Show staff how they will benefit. It's likely that staff engagement will increase once they learn certain behaviors are being measured. However, in addition to engagement, managers want employees to be excited about their jobs and their daily duties. That being said, staff members need to know how achieving individual and group performance goals will benefit both the organization and themselves. Once employees have a clear understanding of these two things, buy-in occurs. Here's an example: The manager of an aesthetics practice has set a goal of having 50 percent of patients enrolled in their loyalty program in the next three months. If the goal is met, the entire staff will be rewarded with a complimentary procedure of their choice during an evening of beauty with the physician (the date for this reward is provided when the goal is communicated to the staff). Meeting the retention goal and receiving the complimentary procedure will consequently motivate staff to educate patients.
Reward what you want repeated. Behavior that is rewarded gets repeated. Managers should ask themselves the following questions: “What type of behavior do I reward at my practice?” “What actions should get rewarded?” “Have I ever polled my staff members to find out what their ‘carrot' would be?” Monetary rewards, time off, complimentary treatments, the option to do more of the work they enjoy, prizes for achieving specific goals, the opportunity for more training—these are all possibilities. Whatever the answer, managers should be listening so they are able to match the reward to the desired behavior.
Schedule follow-up sessions. All employees should always have a series of follow-up sessions scheduled with their manager. The timeframe may vary by employee; however, it is important to note that staff members who meet regularly with managers to discuss performance and execution of goals are likely to become more in tune with delivering on practice expectations. During follow-up, managers should discuss the areas in which the staff member has been meeting/exceeding expectations and identify areas that require some attention. Putting together an action plan (with a timeline) for areas of opportunity is wise. Some managers call this an Individual Development Plan.
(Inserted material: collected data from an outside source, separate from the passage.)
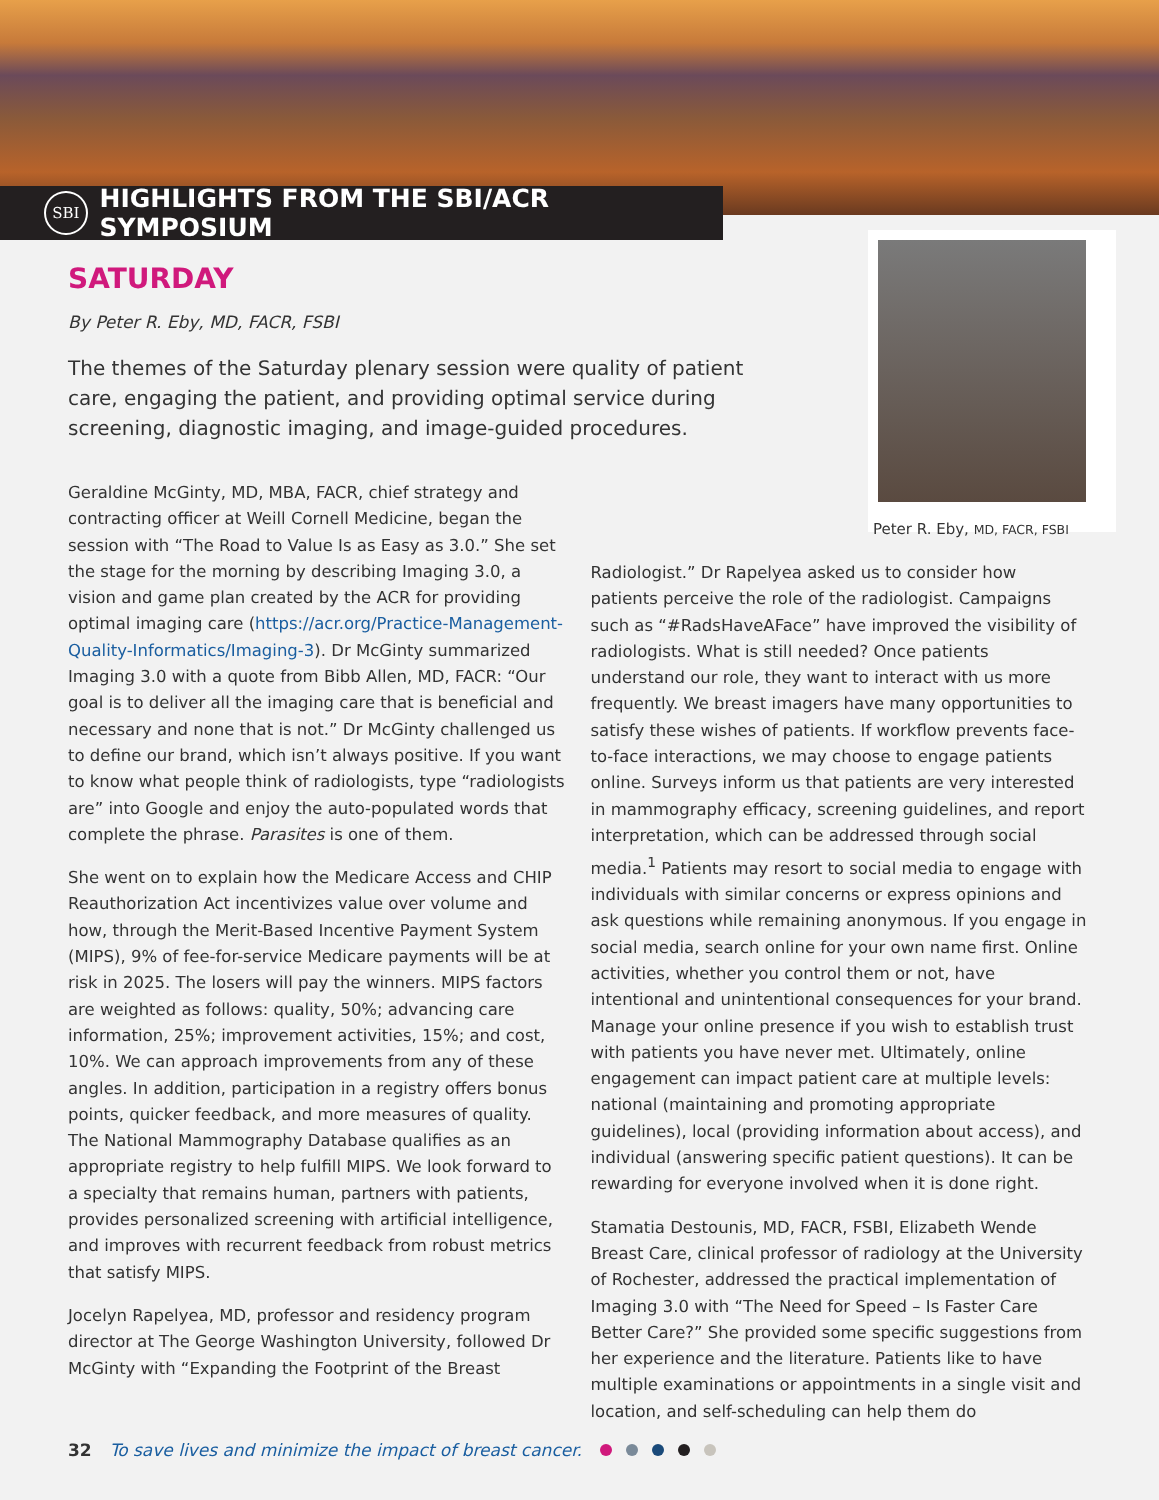SBI
HIGHLIGHTS FROM THE SBI/ACR SYMPOSIUM
Peter R. Eby, MD, FACR, FSBI
SATURDAY
By Peter R. Eby, MD, FACR, FSBI
The themes of the Saturday plenary session were quality of patient care, engaging the patient, and providing optimal service during screening, diagnostic imaging, and image-guided procedures.
Geraldine McGinty, MD, MBA, FACR, chief strategy and contracting officer at Weill Cornell Medicine, began the session with “The Road to Value Is as Easy as 3.0.” She set the stage for the morning by describing Imaging 3.0, a vision and game plan created by the ACR for providing optimal imaging care (https://acr.org/Practice-Management-Quality-Informatics/Imaging-3). Dr McGinty summarized Imaging 3.0 with a quote from Bibb Allen, MD, FACR: “Our goal is to deliver all the imaging care that is beneficial and necessary and none that is not.” Dr McGinty challenged us to define our brand, which isn’t always positive. If you want to know what people think of radiologists, type “radiologists are” into Google and enjoy the auto-populated words that complete the phrase. Parasites is one of them.
She went on to explain how the Medicare Access and CHIP Reauthorization Act incentivizes value over volume and how, through the Merit-Based Incentive Payment System (MIPS), 9% of fee-for-service Medicare payments will be at risk in 2025. The losers will pay the winners. MIPS factors are weighted as follows: quality, 50%; advancing care information, 25%; improvement activities, 15%; and cost, 10%. We can approach improvements from any of these angles. In addition, participation in a registry offers bonus points, quicker feedback, and more measures of quality. The National Mammography Database qualifies as an appropriate registry to help fulfill MIPS. We look forward to a specialty that remains human, partners with patients, provides personalized screening with artificial intelligence, and improves with recurrent feedback from robust metrics that satisfy MIPS.
Jocelyn Rapelyea, MD, professor and residency program director at The George Washington University, followed Dr McGinty with “Expanding the Footprint of the Breast
Radiologist.” Dr Rapelyea asked us to consider how patients perceive the role of the radiologist. Campaigns such as “#RadsHaveAFace” have improved the visibility of radiologists. What is still needed? Once patients understand our role, they want to interact with us more frequently. We breast imagers have many opportunities to satisfy these wishes of patients. If workflow prevents face-to-face interactions, we may choose to engage patients online. Surveys inform us that patients are very interested in mammography efficacy, screening guidelines, and report interpretation, which can be addressed through social media.<sup>1</sup> Patients may resort to social media to engage with individuals with similar concerns or express opinions and ask questions while remaining anonymous. If you engage in social media, search online for your own name first. Online activities, whether you control them or not, have intentional and unintentional consequences for your brand. Manage your online presence if you wish to establish trust with patients you have never met. Ultimately, online engagement can impact patient care at multiple levels: national (maintaining and promoting appropriate guidelines), local (providing information about access), and individual (answering specific patient questions). It can be rewarding for everyone involved when it is done right.
Stamatia Destounis, MD, FACR, FSBI, Elizabeth Wende Breast Care, clinical professor of radiology at the University of Rochester, addressed the practical implementation of Imaging 3.0 with “The Need for Speed – Is Faster Care Better Care?” She provided some specific suggestions from her experience and the literature. Patients like to have multiple examinations or appointments in a single visit and location, and self-scheduling can help them do
32 To save lives and minimize the impact of breast cancer.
To be a successful practice, staff accountability is a must. Holding staff accountable isn't fun or easy, but it is necessary to get the behavior needed to move the practice forward. Failure to hold employees accountable will put employees in the position of figuring out what to do on their own. Instead, tell them what is expected, show them what is expected, tell them how they will benefit, and then reward them for doing a good job. Like it or not, it is the manager's responsibility to set the staff up for success.